In case of continuous strategy spaces, each player is allowed to distribute its customers over multiple fixed routes. We have shown that a pure-strategy Nash equilibrium exists that can be found with a best-response algorithm. In case of discrete strategy spaces, each player is allowed to select a single route for all its customers. The game has a Nash equilibrium in mixed strategies. We have illustrated via an example that such games need not have a pure-strategy Nash equilibrium. We have shown the existence of pure-strategy Nash equilibria for four subclasses of games on a network of single server queues: (i) N-player games with equal arrival rates for the players, (ii) 2-player games with identical service rates for all nodes, (iii) 2-player games on a \(2\times 2\)-grid, and (iv) 2-player games on an \(A\times B\)-grid with small differences in the service rates.

A challenging topic is comparison of the optimal strategies in the different cases. It is clear that given the feasible strategies chosen by the other players, in a pure-strategy Nash equilibrium the minimal sojourn time for the customers of a single player in the continuous case is lower than in the discrete case as the mathematical program (7)–(11) in the continuous case is a relaxation of the discrete case (2)–(6). However, as shown in the first continuation of Example 1 for a single player in a pure-strategy Nash equilibrium the minimal sojourn time in the discrete case might be lower than in the continuous case. This is because the other player in the continuous case will select a strategy that minimizes its own sojourn time, and this strategy is not feasible in the discrete case. In addition, the mixed strategies in the discrete case do not coincide with the pure strategies for the continuous case, as illustrated in the second continuation of Example 1. These differences are due to the nature of the Nash equilibrium that is an equilibrium in which no player can unilaterally change its strategy to decrease its expected sojourn time. The Nash equilibrium does not guarantee minimal sojourn times. An interesting question for further research is into network topologies for which the Nash equilibrium also gives the minimal expected sojourn times for all players.

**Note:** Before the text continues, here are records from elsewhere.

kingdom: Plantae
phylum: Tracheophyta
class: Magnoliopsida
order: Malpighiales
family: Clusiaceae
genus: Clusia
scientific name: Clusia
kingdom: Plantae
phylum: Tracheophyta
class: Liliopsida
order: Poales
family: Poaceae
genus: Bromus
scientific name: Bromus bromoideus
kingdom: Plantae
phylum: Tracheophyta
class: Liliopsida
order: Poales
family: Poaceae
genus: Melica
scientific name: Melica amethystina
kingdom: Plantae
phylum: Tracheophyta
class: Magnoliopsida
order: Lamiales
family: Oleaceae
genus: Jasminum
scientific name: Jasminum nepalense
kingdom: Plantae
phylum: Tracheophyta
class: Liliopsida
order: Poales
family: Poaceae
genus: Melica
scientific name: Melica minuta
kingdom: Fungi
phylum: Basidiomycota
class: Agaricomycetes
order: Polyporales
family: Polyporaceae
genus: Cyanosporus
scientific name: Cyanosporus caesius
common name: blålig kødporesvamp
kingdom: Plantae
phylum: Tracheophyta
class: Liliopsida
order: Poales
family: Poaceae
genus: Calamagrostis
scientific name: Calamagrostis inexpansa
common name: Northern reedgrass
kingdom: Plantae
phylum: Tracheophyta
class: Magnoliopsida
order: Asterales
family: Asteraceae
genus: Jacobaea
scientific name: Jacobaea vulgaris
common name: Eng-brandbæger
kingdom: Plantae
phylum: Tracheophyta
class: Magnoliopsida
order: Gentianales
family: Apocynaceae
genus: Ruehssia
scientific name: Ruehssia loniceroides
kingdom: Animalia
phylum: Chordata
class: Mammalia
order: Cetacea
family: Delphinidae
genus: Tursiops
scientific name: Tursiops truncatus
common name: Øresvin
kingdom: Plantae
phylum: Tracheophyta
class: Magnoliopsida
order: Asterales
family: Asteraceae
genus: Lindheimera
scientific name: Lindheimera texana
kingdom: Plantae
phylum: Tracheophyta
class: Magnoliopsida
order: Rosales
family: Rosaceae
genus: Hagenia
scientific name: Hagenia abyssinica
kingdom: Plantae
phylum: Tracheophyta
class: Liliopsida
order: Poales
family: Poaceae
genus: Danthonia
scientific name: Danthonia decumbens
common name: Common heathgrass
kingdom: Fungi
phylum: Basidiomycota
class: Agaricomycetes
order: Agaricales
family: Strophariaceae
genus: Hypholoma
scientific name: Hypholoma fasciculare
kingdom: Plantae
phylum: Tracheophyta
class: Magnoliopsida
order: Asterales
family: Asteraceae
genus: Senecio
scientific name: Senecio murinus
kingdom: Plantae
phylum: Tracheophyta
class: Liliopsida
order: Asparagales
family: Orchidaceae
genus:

In Example 2 a specific 6-node network was used to construct a game without a pure-strategy Nash equilibrium. This gives rise to a new research question: for which network topologies do pure-strategy Nash equilibria always exist, regardless of the number of players, consumers’ arrival rates and nodes’ service rates? This question is related to the problem of topological existence for weighted network congestion games studied in [15]. Those results are not applicable here since the costs are incurred at the network’s edges instead of its nodes and the cost functions differ. Therefore, existence of pure-strategy Nash equilibria remains a challenging topic for further research.